Eur J Clin Invest 2012; 42 (1): 27–33
Background and aim The primary symptoms of sickle cell disease (SCD) arise from vaso-occlusive crises. The pathogenesis of these crises is complex phenomenon where endothelial activation and damage has a major role. Chronic inflammation also plays an important role in the pathophysiology of SCD. We aimed to investigate endothelial activation in Caucasian Greek patients with SCD by means of measuring adhesion molecules and markers of inflammation.
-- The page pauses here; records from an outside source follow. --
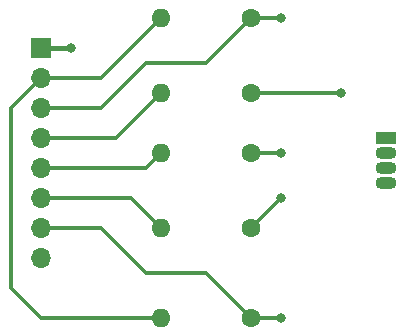
<source format=gbr>
%TF.GenerationSoftware,KiCad,Pcbnew,(5.1.10-1-10_14)*%
%TF.CreationDate,2021-11-05T22:23:08-04:00*%
%TF.ProjectId,UI Schematic,55492053-6368-4656-9d61-7469632e6b69,rev?*%
%TF.SameCoordinates,Original*%
%TF.FileFunction,Copper,L2,Bot*%
%TF.FilePolarity,Positive*%
%FSLAX46Y46*%
G04 Gerber Fmt 4.6, Leading zero omitted, Abs format (unit mm)*
G04 Created by KiCad (PCBNEW (5.1.10-1-10_14)) date 2021-11-05 22:23:08*
%MOMM*%
%LPD*%
G01*
G04 APERTURE LIST*
%TA.AperFunction,ComponentPad*%
%ADD10C,1.600000*%
%TD*%
%TA.AperFunction,ComponentPad*%
%ADD11O,1.600000X1.600000*%
%TD*%
%TA.AperFunction,ComponentPad*%
%ADD12R,1.800000X1.070000*%
%TD*%
%TA.AperFunction,ComponentPad*%
%ADD13O,1.800000X1.070000*%
%TD*%
%TA.AperFunction,ComponentPad*%
%ADD14O,1.700000X1.700000*%
%TD*%
%TA.AperFunction,ComponentPad*%
%ADD15R,1.700000X1.700000*%
%TD*%
%TA.AperFunction,ViaPad*%
%ADD16C,0.800000*%
%TD*%
%TA.AperFunction,Conductor*%
%ADD17C,0.304800*%
%TD*%
%TA.AperFunction,Conductor*%
%ADD18C,0.406400*%
%TD*%
G04 APERTURE END LIST*
D10*
%TO.P,R3,1*%
%TO.N,Net-(D1-Pad3)*%
X119380000Y-85090000D03*
D11*
%TO.P,R3,2*%
%TO.N,Net-(J1-Pad5)*%
X111760000Y-85090000D03*
%TD*%
D12*
%TO.P,D1,1*%
%TO.N,Net-(D1-Pad1)*%
X130810000Y-83820000D03*
D13*
%TO.P,D1,2*%
%TO.N,+5V*%
X130810000Y-85090000D03*
%TO.P,D1,3*%
%TO.N,Net-(D1-Pad3)*%
X130810000Y-86360000D03*
%TO.P,D1,4*%
%TO.N,Net-(D1-Pad4)*%
X130810000Y-87630000D03*
%TD*%
D14*
%TO.P,J1,8*%
%TO.N,Net-(J1-Pad8)*%
X101600000Y-93980000D03*
%TO.P,J1,7*%
%TO.N,Net-(J1-Pad7)*%
X101600000Y-91440000D03*
%TO.P,J1,6*%
%TO.N,Net-(J1-Pad6)*%
X101600000Y-88900000D03*
%TO.P,J1,5*%
%TO.N,Net-(J1-Pad5)*%
X101600000Y-86360000D03*
%TO.P,J1,4*%
%TO.N,Net-(J1-Pad4)*%
X101600000Y-83820000D03*
%TO.P,J1,3*%
%TO.N,Net-(J1-Pad3)*%
X101600000Y-81280000D03*
%TO.P,J1,2*%
%TO.N,GND*%
X101600000Y-78740000D03*
D15*
%TO.P,J1,1*%
%TO.N,+5V*%
X101600000Y-76200000D03*
%TD*%
D10*
%TO.P,R1,1*%
%TO.N,Net-(J1-Pad3)*%
X119380000Y-73660000D03*
D11*
%TO.P,R1,2*%
%TO.N,GND*%
X111760000Y-73660000D03*
%TD*%
D10*
%TO.P,R2,1*%
%TO.N,Net-(D1-Pad1)*%
X119380000Y-80010000D03*
D11*
%TO.P,R2,2*%
%TO.N,Net-(J1-Pad4)*%
X111760000Y-80010000D03*
%TD*%
D10*
%TO.P,R4,1*%
%TO.N,Net-(D1-Pad4)*%
X119380000Y-91440000D03*
D11*
%TO.P,R4,2*%
%TO.N,Net-(J1-Pad6)*%
X111760000Y-91440000D03*
%TD*%
%TO.P,R5,2*%
%TO.N,GND*%
X111760000Y-99060000D03*
D10*
%TO.P,R5,1*%
%TO.N,Net-(J1-Pad7)*%
X119380000Y-99060000D03*
%TD*%
D16*
%TO.N,Net-(D1-Pad1)*%
X127000000Y-80010000D03*
%TO.N,+5V*%
X104140000Y-76200000D03*
%TO.N,Net-(D1-Pad3)*%
X121920000Y-85090000D03*
%TO.N,Net-(D1-Pad4)*%
X121920000Y-88900000D03*
%TO.N,Net-(J1-Pad3)*%
X121920000Y-73660000D03*
%TO.N,Net-(J1-Pad7)*%
X121920000Y-99060000D03*
%TD*%
D17*
%TO.N,Net-(D1-Pad1)*%
X119380000Y-80010000D02*
X127000000Y-80010000D01*
D18*
%TO.N,+5V*%
X101600000Y-76200000D02*
X104140000Y-76200000D01*
D17*
%TO.N,Net-(D1-Pad3)*%
X119380000Y-85090000D02*
X121920000Y-85090000D01*
%TO.N,Net-(D1-Pad4)*%
X119380000Y-91440000D02*
X121920000Y-88900000D01*
%TO.N,GND*%
X101600000Y-78740000D02*
X99060000Y-81280000D01*
X99060000Y-81280000D02*
X99060000Y-96520000D01*
X101600000Y-99060000D02*
X111760000Y-99060000D01*
X99060000Y-96520000D02*
X101600000Y-99060000D01*
X101600000Y-78740000D02*
X106680000Y-78740000D01*
X106680000Y-78740000D02*
X111760000Y-73660000D01*
%TO.N,Net-(J1-Pad3)*%
X119380000Y-73660000D02*
X121920000Y-73660000D01*
X106680000Y-81280000D02*
X110490000Y-77470000D01*
X110490000Y-77470000D02*
X115570000Y-77470000D01*
X101600000Y-81280000D02*
X106680000Y-81280000D01*
X115570000Y-77470000D02*
X119380000Y-73660000D01*
%TO.N,Net-(J1-Pad4)*%
X107950000Y-83820000D02*
X111760000Y-80010000D01*
X101600000Y-83820000D02*
X107950000Y-83820000D01*
%TO.N,Net-(J1-Pad5)*%
X110490000Y-86360000D02*
X111760000Y-85090000D01*
X101600000Y-86360000D02*
X110490000Y-86360000D01*
%TO.N,Net-(J1-Pad6)*%
X109220000Y-88900000D02*
X111760000Y-91440000D01*
X101600000Y-88900000D02*
X109220000Y-88900000D01*
%TO.N,Net-(J1-Pad7)*%
X119380000Y-99060000D02*
X121920000Y-99060000D01*
X101600000Y-91440000D02*
X106680000Y-91440000D01*
X106680000Y-91440000D02*
X110490000Y-95250000D01*
X115570000Y-95250000D02*
X119380000Y-99060000D01*
X110490000Y-95250000D02*
X115570000Y-95250000D01*
%TD*%
M02*

</source>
Subjects and methods Twenty-eight patients with SCD aged 5–63 years were included in the study. Most of the patients (23/28) were double heterozygotes for sickle cell/beta-thalassaemia, while five patients (5/28) were sickle cell homozygotes. Patients were treated with one/or more of hydroxyurea, therapeutic phlebotomies, blood transfusion or splenectomy. Twenty apparently healthy individuals matched for age and sex formed the control group. Measurements of soluble intercellular adhesion molecule-1, (sICAM-1), soluble vascular cell adhesion molecule-1 (sVCAM-1), P-selectin, E-selectin, soluble thrombomodulin (sTM) and high-sensitivity C-reactive protein (hs-CRP) levels were performed using immunoassays in both patients and healthy individuals.
Results We found that all endothelial adhesion molecules and hs-CRP were significantly increased (P < 0·001) in patients with SCD compared with controls, while sTM levels did not differ significantly (P > 0·05) and this increase was not influenced by the treatment.
Conclusion Our findings demonstrate the high degree of endothelial activation and damage seen in sickle cell patients even in steady-state condition, as well as the important chronic inflammation underlying the pathophysiology of this widespread disease.